Program ini menargetkan tokoh-tokoh yang diduga memiliki peran strategis dalam struktur keamanan negara tersebut.
Dalam daftar yang diburu, nama Ayatullah Mojtaba Khamenei muncul sebagai target utama. Ia diketahui menjadi Pemimpin Tertinggi Iran yang baru setelah wafatnya Ali Khamenei dalam serangan militer gabungan oleh Amerika Serikat dan Israel pada 28 Februari 2026.
Sejak serangan tersebut, Mojtaba Khamenei disebut mengalami luka dan belum tampil di depan publik. Kendati demikian, ia sempat mengeluarkan pernyataan tertulis pertamanya pada Kamis, 12 Maret 2026. Pernyataan tersebut menjadi satu-satunya tanda keberadaannya sejak peristiwa yang mengguncang kepemimpinan Iran itu.
Selain Mojtaba, Washington juga mencari informasi mengenai sejumlah pejabat tinggi lain yang memiliki keterkaitan dengan Korps Garda Revolusi Islam (IRGC).
Beberapa nama yang masuk dalam daftar pencarian antara lain kepala keamanan Ali Larijani, Menteri Intelijen Esmail Khatib, serta Menteri Dalam Negeri Eskandar Momeni.
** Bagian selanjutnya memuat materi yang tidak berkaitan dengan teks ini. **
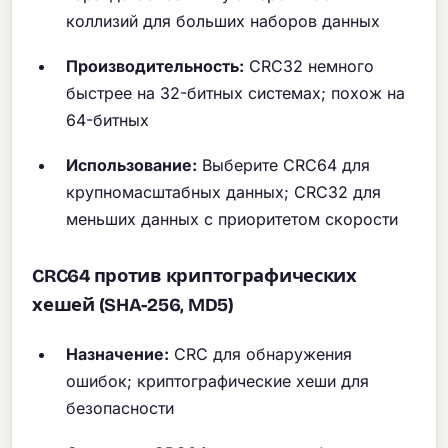
коллизий для больших наборов данных
Производительность:
CRC32 немного
быстрее на 32-битных системах; похож на
64-битных
Использование:
Выберите CRC64 для
крупномасштабных данных; CRC32 для
меньших данных с приоритетом скорости
CRC64 против криптографических
хешей (SHA-256, MD5)
Назначение:
CRC для обнаружения
ошибок; криптографические хеши для
безопасности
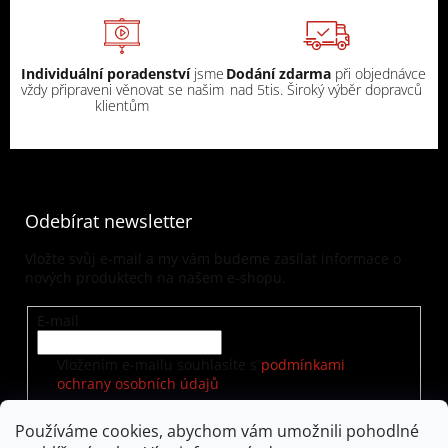
Individuální poradenství
jsme
Dodání zdarma
při objednávce
vždy připraveni věnovat se našim
nad 5tis. Široký výběr dopravců
klientům
Odebírat newsletter
Vložte svůj e-mail a my vám budeme zasílat informace o
nových produktech na našem e-shopu.
E-mail
Vložením e-mailu souhlasíte s
podmínkami
ochrany osobních údajů
Používáme cookies, abychom vám umožnili pohodlné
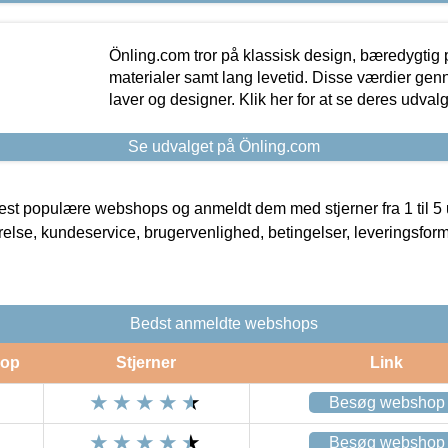
Önling.com tror på klassisk design, bæredygtig p
materialer samt lang levetid. Disse værdier gen
laver og designer. Klik her for at se deres udvalg
Se udvalget på Önling.com
t populære webshops og anmeldt dem med stjerner fra 1 til 5 ud
rrelse, kundeservice, brugervenlighed, betingelser, leveringsfor
Bedst anmeldte webshops
op
Stjerner
Link
Besøg webshop
Besøg webshop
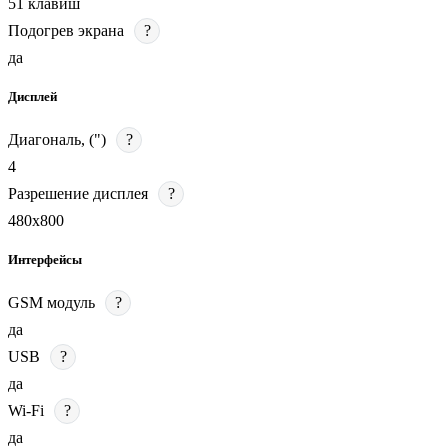
51 клавиш
Подогрев экрана
?
да
Дисплей
Диагональ, (")
?
4
Разрешение дисплея
?
480х800
Интерфейсы
GSM модуль
?
да
USB
?
да
Wi-Fi
?
да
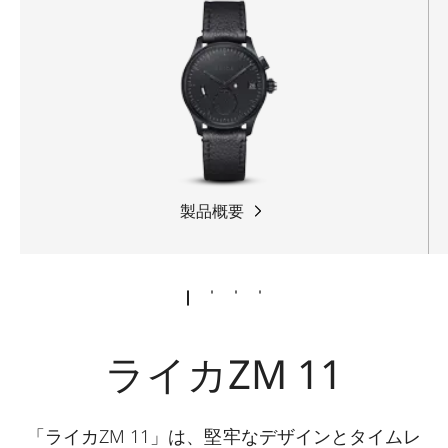
製品概要
ライカZM 11
「ライカZM 11」は、堅牢なデザインとタイムレ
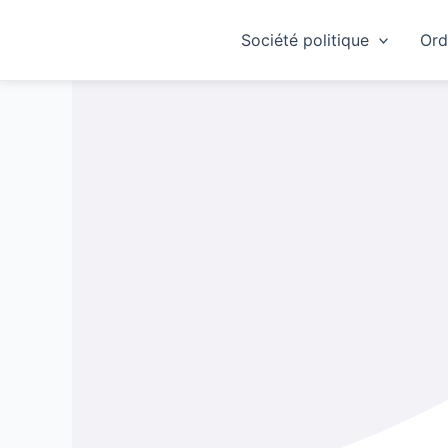
Skip
to
Société politique
Ord
content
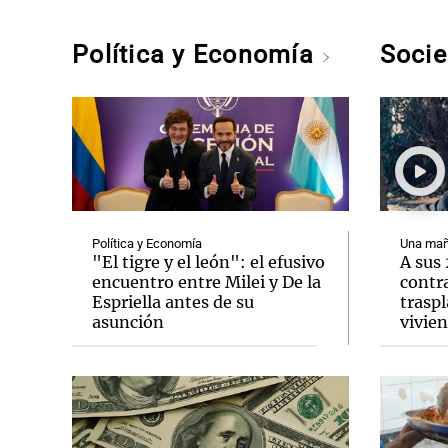
Política y Economía
Soci
Política y Economía
Una mañ
"El tigre y el león": el efusivo
A sus
encuentro entre Milei y De la
contra
Espriella antes de su
traspl
asunción
vivie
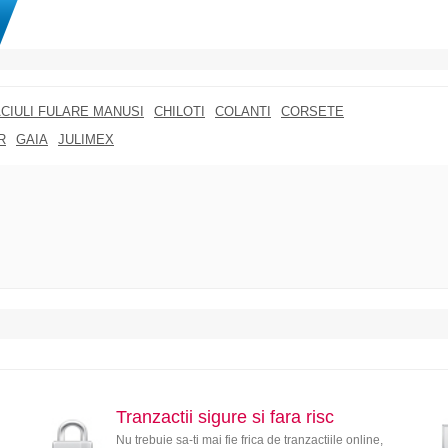
CIULI FULARE MANUSI
CHILOTI
COLANTI
CORSETE
R
GAIA
JULIMEX
Tranzactii sigure si fara risc
Nu trebuie sa-ti mai fie frica de tranzactiile online,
Dua pejabat lain dari kantor Pemimpin Tertinggi Iran juga termasuk dalam target pencarian tersebut.
Di tengah upaya perburuan informasi itu, Menteri Pertahanan AS Pete Hegseth menyatakan bahwa para pemimpin Iran saat ini diduga bersembunyi di lokasi bawah tanah karena khawatir menjadi target serangan berikutnya. Namun klaim tersebut dipatahkan oleh kemunculan Ali Larijani yang terlihat dalam sebuah rekaman video pada Jumat, 13 Maret 2026.
Dalam video tersebut, Larijani tampak mendampingi Presiden Iran Masoud Pezeshkian saat menghadiri rapat umum di Teheran. Kehadiran itu memunculkan spekulasi bahwa sebagian pejabat tinggi Iran masih menjalankan aktivitas pemerintahan secara terbuka.
Amerika Serikat sendiri telah lama menetapkan IRGC sebagai organisasi teroris asing. Washington menuduh organisasi militer elit Iran itu terlibat dalam berbagai operasi yang dianggap sebagai aksi terorisme internasional. IRGC juga dituding berada di balik rencana pembunuhan sejumlah pejabat AS, termasuk mantan presiden Donald Trump, sebagai balasan atas tewasnya komandan IRGC Qassem Soleimani pada 2020.
Di sisi lain, pemerintah Iran terus menolak tudingan tersebut. Otoritas di Teheran menilai label teroris yang diberikan kepada IRGC hanyalah langkah politik dari Washington untuk memperkuat sanksi ekonomi serta tekanan diplomatik terhadap Iran.
Dalam laman resmi program hadiah milik Departemen Luar Negeri AS juga disebutkan adanya empat pejabat lain yang turut menjadi target pencarian. Namun identitas mereka tidak dipublikasikan secara rinci, baik nama maupun foto. Hal ini mengindikasikan bahwa proses pengumpulan informasi intelijen terkait struktur kepemimpinan baru Iran masih terus berlangsung setelah serangan pada Februari lalu.